The default email client Mail in the iOS operating system allows attackers to steal information, including personal data, used during registration on cryptocurrency exchanges. The vulnerability was discovered by ZecOps cybersecurity company researchers.
The application allows you to connect the email of several providers. The device is infected through a letter sent to the mail with a special attachment. Moreover, the vulnerability can be activated even before the letter is fully downloaded.
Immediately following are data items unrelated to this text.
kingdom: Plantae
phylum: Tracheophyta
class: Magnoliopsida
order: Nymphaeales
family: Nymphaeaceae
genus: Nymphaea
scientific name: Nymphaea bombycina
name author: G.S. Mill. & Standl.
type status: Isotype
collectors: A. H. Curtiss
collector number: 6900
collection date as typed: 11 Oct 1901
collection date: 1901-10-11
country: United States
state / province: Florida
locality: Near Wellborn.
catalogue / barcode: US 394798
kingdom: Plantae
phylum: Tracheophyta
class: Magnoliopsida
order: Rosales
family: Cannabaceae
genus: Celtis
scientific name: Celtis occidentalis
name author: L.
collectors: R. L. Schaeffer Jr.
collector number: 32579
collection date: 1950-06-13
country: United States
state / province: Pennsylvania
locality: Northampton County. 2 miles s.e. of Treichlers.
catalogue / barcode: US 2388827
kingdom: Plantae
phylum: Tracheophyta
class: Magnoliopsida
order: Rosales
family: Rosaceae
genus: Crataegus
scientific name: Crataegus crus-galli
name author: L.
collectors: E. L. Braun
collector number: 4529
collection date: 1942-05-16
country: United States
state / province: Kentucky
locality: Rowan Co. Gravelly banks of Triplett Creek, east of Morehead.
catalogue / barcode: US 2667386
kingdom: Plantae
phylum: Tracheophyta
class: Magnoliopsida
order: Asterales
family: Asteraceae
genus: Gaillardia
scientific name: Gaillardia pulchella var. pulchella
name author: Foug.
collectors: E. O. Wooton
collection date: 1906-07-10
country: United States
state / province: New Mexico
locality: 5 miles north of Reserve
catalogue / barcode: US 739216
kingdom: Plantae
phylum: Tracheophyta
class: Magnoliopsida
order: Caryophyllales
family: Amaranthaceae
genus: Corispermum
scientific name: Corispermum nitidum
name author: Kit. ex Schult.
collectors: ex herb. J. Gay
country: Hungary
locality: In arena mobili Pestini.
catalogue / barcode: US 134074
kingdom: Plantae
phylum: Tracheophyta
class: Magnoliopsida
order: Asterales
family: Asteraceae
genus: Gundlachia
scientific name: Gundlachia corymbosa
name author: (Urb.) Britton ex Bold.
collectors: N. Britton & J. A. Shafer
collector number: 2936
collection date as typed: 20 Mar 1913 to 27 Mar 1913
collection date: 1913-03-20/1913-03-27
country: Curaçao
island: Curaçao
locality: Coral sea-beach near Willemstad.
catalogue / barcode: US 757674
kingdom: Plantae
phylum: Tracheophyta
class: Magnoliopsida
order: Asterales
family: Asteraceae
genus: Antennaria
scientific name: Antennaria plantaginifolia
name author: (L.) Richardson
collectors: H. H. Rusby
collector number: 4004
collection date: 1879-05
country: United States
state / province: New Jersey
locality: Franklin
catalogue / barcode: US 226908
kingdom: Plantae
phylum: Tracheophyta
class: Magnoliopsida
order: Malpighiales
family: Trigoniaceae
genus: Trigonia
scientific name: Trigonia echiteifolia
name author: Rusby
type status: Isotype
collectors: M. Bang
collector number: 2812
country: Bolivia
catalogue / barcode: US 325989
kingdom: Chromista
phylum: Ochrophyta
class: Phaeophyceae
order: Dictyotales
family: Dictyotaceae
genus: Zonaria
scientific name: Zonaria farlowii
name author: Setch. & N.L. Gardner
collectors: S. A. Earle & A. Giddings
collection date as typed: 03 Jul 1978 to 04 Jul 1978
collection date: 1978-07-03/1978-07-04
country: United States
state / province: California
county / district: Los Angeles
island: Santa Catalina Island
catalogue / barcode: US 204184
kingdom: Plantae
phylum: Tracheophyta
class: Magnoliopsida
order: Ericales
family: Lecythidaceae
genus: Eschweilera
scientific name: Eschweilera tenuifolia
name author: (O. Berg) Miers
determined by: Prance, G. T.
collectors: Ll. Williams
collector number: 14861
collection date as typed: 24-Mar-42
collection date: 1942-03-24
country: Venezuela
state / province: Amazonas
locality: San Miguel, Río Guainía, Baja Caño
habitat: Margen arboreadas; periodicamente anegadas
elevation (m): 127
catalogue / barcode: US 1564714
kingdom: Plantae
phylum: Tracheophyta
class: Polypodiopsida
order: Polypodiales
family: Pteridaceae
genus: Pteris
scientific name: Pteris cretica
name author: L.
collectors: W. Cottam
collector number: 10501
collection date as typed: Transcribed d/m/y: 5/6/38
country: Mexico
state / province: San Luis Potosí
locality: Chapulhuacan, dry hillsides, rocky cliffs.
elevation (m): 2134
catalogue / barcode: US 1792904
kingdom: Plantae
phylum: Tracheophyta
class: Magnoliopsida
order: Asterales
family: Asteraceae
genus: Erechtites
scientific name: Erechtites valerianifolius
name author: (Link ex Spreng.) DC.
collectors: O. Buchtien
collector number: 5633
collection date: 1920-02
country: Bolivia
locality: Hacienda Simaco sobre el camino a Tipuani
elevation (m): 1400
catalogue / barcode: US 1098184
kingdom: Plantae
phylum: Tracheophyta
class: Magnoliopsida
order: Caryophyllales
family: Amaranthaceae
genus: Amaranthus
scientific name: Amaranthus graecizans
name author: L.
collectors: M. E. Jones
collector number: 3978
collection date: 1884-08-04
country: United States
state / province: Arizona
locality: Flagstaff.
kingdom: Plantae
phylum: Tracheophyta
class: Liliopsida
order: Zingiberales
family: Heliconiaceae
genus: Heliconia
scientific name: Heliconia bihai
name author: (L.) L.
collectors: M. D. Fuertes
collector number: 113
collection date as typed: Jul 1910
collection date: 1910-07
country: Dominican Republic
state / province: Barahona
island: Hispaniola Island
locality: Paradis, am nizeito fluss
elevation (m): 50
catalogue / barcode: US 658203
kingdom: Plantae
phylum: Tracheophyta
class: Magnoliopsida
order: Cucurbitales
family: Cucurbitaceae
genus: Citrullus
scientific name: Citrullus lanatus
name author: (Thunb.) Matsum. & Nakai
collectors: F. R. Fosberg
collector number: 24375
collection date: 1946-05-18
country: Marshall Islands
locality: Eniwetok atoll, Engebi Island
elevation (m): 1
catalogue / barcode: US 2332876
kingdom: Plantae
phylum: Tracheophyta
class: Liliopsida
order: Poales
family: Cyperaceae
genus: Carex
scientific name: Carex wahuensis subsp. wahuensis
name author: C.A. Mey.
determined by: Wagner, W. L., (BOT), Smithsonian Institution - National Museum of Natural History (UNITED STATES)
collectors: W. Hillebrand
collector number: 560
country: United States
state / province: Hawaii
It absorbs significant amounts of iPhone or iPad memory and causes a short-term malfunction of the operating system.
With the help of the vulnerability, hackers steal photos, information about contacts, and can also modify and delete user emails, which potentially provides them with access to the data used during registration on bitcoin exchanges.
According to ZecOps, the vulnerability is present in Apple devices with at least iOS 6, that is, since September 2012.
Hackers have already exploited it on devices running iOS 11, 12 and 13. Their victims were residents of North America, Japan, Saudi Arabia, Israel, Germany and other countries. Whether these users were harmed is not reported.
Apple has already been notified of the vulnerability and partially fixed it. It is recommended that users whenever possible update the system, disable manual automatic data download and the “Push” option on the “Passwords and Accounts” tab and install an alternative email client.
In April, because of a critical vulnerability on the Bisq exchange, attackers withdrew $ 250,000 in BTC and XMR.